Activity: Filter these entries down to lines holding "much".

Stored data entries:
···

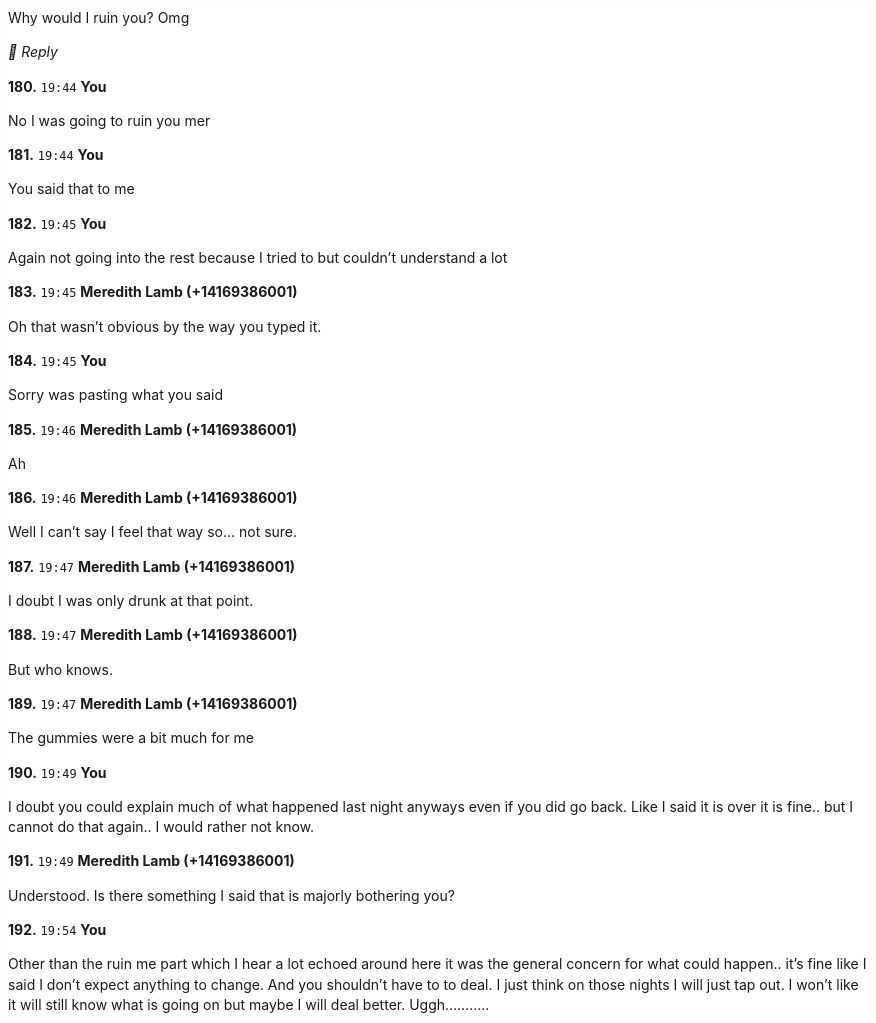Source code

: >
Why would I ruin you? Omg

*💬 Reply*

**180.** `19:44` **You**

No I was going to ruin you mer


**181.** `19:44` **You**

You said that to me


**182.** `19:45` **You**

Again not going into the rest because I tried to but couldn’t understand a lot


**183.** `19:45` **Meredith Lamb (+14169386001)**

Oh that wasn’t obvious by the way you typed it\.


**184.** `19:45` **You**

Sorry was pasting what you said


**185.** `19:46` **Meredith Lamb (+14169386001)**

Ah


**186.** `19:46` **Meredith Lamb (+14169386001)**

Well I can’t say I feel that way so… not sure\.


**187.** `19:47` **Meredith Lamb (+14169386001)**

I doubt I was only drunk at that point\.


**188.** `19:47` **Meredith Lamb (+14169386001)**

But who knows\.


**189.** `19:47` **Meredith Lamb (+14169386001)**

The gummies were a bit much for me


**190.** `19:49` **You**

I doubt you could explain much of what happened last night anyways even if you did go back\.  Like I said it is over it is fine\.\.  but I cannot do that again\.\. I would rather not know\.


**191.** `19:49` **Meredith Lamb (+14169386001)**

Understood\. Is there something I said that is majorly bothering you?


**192.** `19:54` **You**

Other than the ruin me part which I hear a lot echoed around here it was the general concern for what could happen\.\. it’s fine like I said I don’t expect anything to change\. And you shouldn’t have to to deal\. I just think on those nights I will just tap out\.  I won’t like it will still know what is going on but maybe I will deal better\.  Uggh………\.\.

···

Result of the exercise:
The gummies were a bit much for me
I doubt you could explain much of what happened last night anyways even if you did go back\.  Like I said it is over it is fine\.\.  but I cannot do that again\.\. I would rather not know\.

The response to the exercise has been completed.